_WHAT YOU WILL DO:_ Leave the pictures out and write out the rest of the listing word for word.

_DATA BLOCK:_
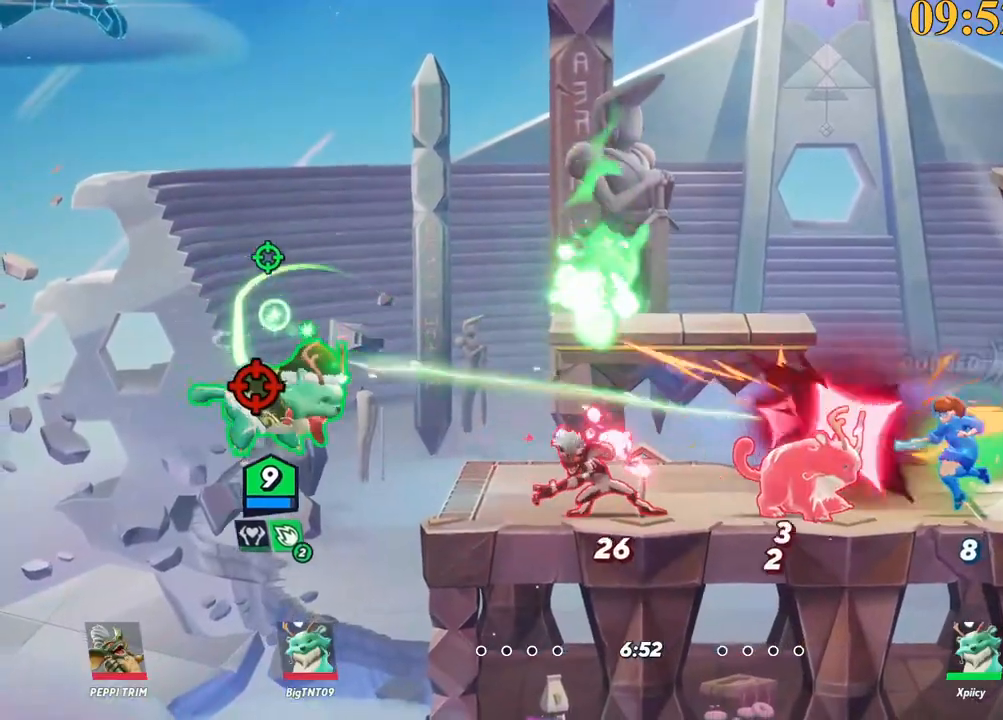
{"keys": ["d", "lbracket"], "events": [[100, "backslash", "down"], [150, "space", "down"], [234, "backslash", "up"], [234, "space", "up"], [284, "space", "down"], [384, "space", "up"], [434, "lbracket", "down"]]}
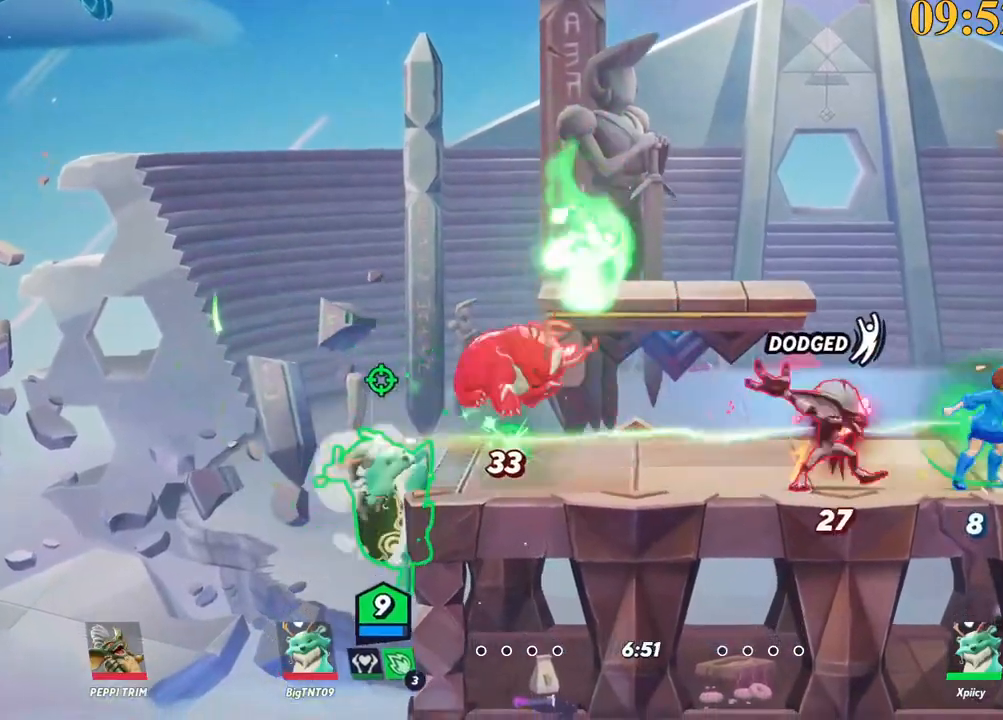
{"keys": ["d", "space"], "events": [[17, "lbracket", "up"], [200, "space", "down"], [300, "space", "up"], [484, "space", "down"]]}
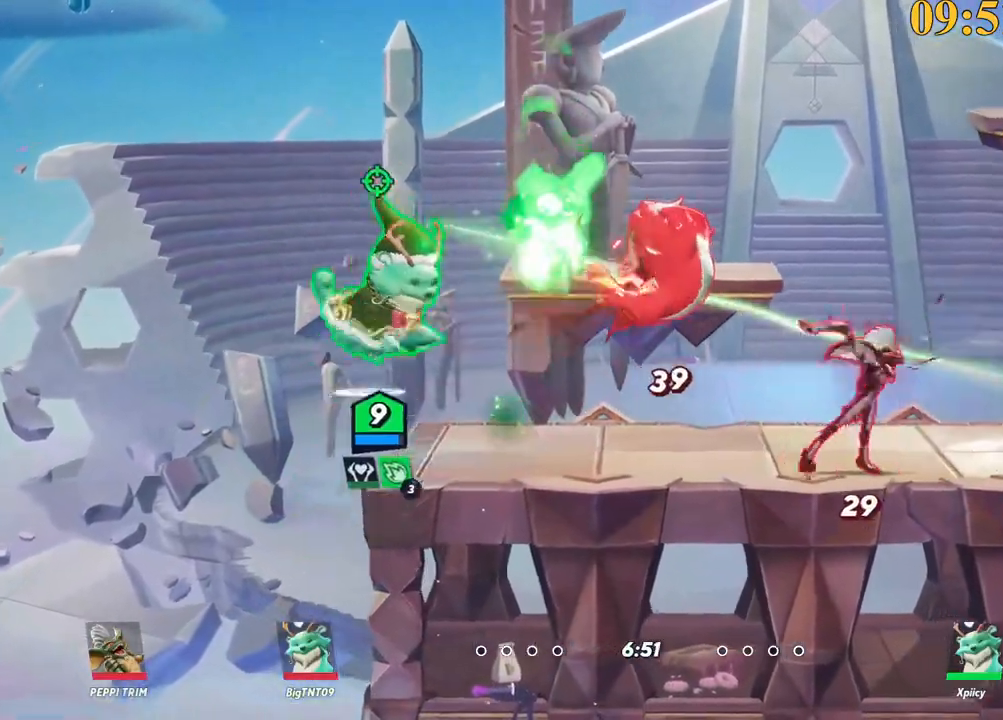
{"keys": ["d"], "events": [[84, "space", "up"], [117, "lbracket", "down"], [167, "s", "down"], [217, "lbracket", "up"], [350, "s", "up"]]}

_EXERCISE ANSWER:_
{"keys": ["d", "lbracket"], "events": [[100, "backslash", "down"], [150, "space", "down"], [234, "backslash", "up"], [234, "space", "up"], [284, "space", "down"], [384, "space", "up"], [434, "lbracket", "down"]]}
{"keys": ["d", "space"], "events": [[17, "lbracket", "up"], [200, "space", "down"], [300, "space", "up"], [484, "space", "down"]]}
{"keys": ["d"], "events": [[84, "space", "up"], [117, "lbracket", "down"], [167, "s", "down"], [217, "lbracket", "up"], [350, "s", "up"]]}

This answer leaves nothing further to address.